We have a joke in my family about eating out–if the service is slow, get me talking. As soon as I begin to speak, our server will arrive with the specials of the day, or a dessert offer, or (my favorite) an inquiry about how our experience is going. Well, fine except for you interrupting me, is what I want to say!
As I think about how AI is currently working to improve customer experience, I ask myself: In this scenario, would a bot be better than a human?
In this case, the answer is ‘no’. At a nice restaurant, I prefer a person who can better read my expression, perceive the mood at the table, and see if the food is rapidly disappearing, or maybe not going over so well. But, clearly, timing and efficiency also matter. Imagine my reaction, for instance, if our waiter brought my side of ranch to the table after I’d finished my food. There’s no doubt that the right (or wrong) interaction at just the right (or wrong) moment is part of the overall customer service experience, and this will play a huge part in how I recall the restaurant. Moreover, it will be a big influencer in whether I recommend it or go back.

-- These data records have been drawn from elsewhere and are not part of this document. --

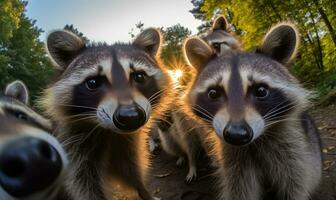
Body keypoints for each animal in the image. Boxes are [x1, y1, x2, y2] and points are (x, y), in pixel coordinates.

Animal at [41, 28, 173, 200]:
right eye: (93, 83)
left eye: (139, 76)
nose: (130, 117)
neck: (108, 132)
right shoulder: (72, 146)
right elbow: (83, 184)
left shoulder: (127, 142)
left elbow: (131, 168)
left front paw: (143, 190)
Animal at [184, 22, 322, 199]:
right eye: (213, 93)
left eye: (261, 91)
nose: (236, 135)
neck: (255, 142)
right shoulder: (234, 161)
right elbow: (239, 190)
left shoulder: (294, 151)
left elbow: (295, 185)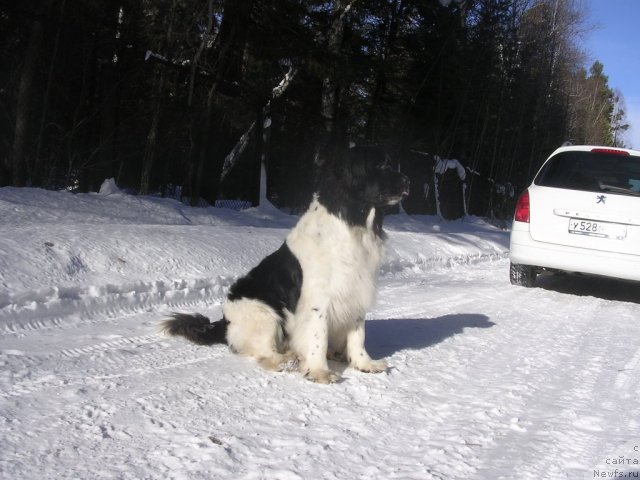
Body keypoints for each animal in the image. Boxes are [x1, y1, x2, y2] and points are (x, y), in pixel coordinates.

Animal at [161, 145, 410, 382]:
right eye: (380, 166)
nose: (407, 180)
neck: (353, 220)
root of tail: (223, 322)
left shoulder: (357, 290)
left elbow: (358, 334)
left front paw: (365, 363)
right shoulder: (318, 299)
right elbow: (318, 335)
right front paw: (319, 372)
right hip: (263, 311)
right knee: (266, 352)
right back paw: (289, 359)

Which brings us to how bots can fit into a successful customer service strategy.
In retail, bots hit the sweet spot when it comes to helping us consumers solve our own problems—pre- and post-purchase, for example, research shows that we don’t necessary want to overcomplicate matters by bringing in real people. In a recent Narvar consumer survey, 98% of online shoppers said they prefer speaking to a person rather than a bot, but 38% couldn’t tell if a live chat or messenger app interaction was with AI or a human. On top of that, only 10% could confidently tell that they weren’t communicating with a human.
When answering simple questions or helping consumers with basic tasks, bots are a great first touchpoint, and may even be better than a human representative when all a customer wants is to get an answer and get on with the day. With my side of ranch, for instance, it would have been a better experience for me to simply put in a request at the exact time I needed it, and not wait around for the server to bring it on his own time.
The important thing for retailers is knowing when and how to use your people, and when to save resources by using a bot. The best strategy may be a judicious blend of bots and people, with a sensitivity (that human quality!) toward the right timing and channel through which to deliver the right communication. Based on the results found in Narvar’s consumer study, Bots, Text and Voice: What Cuts Through the Clutter, here are some suggestions for finding that balance:
Use bots where they add more value than a human interaction can.
Bots are great for assisting consumers when they seek answers to basic questions, such as about an EDD (estimated delivery date) or the specifics of your return policy. They can also be used to escalate more complex problems to the appropriate human, driving more efficiency across the board for customer service teams. Bots can also be a great tool for gathering feedback by asking customers about their overall satisfaction with their experiences.
Use humans where they count most.
Much as you’d expect, humans are much better than bots at solving complex problems and handling emotionally charged or difficult situations (the words “I hear you,” for example, can go a long way). It’s also a good idea to involve a human touch when you’re dealing with higher-end products and experiences—84% of consumers say that more communication is critical if a purchase is expensive, and while that doesn’t exclusively mean the communication needs to come from a person, you want to have someone on-hand and prepared in case an issue needs to be escalated.
Create the bot-human workflow with intention—and mind the gaps.
Make it easy for a bot to escalate an issue—you don’t want to frustrate your customers further with interactions that create more friction within their overall experience—and make sure the information your customer has already given to the bot gets to the service rep once the issue is escalated. Keep in mind, too: while emotionally intelligent bots aren’t a reality quite yet, they’re currently being designed to recognize signs of frustration, which will make it easier for them to know when to bring a human into the equation.
The important thing for retailers is knowing when and how to use your people, and when to save resources by using a bot.
Conversational bots and other AI-driven channels such as voice may be in their infancy today, but as they begin to evolve and feel like human interactions, they’ll surely become the norm. Bots are great at assisting with easy Q&As; we like to take care of ourselves until we can’t. When problems need to escalate, then, routing to a human is the right choice.
As with any new communication channel, it’s important to experiment, analyze, refine, and iterate. Just as my family and I appreciate a waiter’s good timing when eating out, shoppers will appreciate bots if you use them to add more value to your pre- and post-purchase experiences.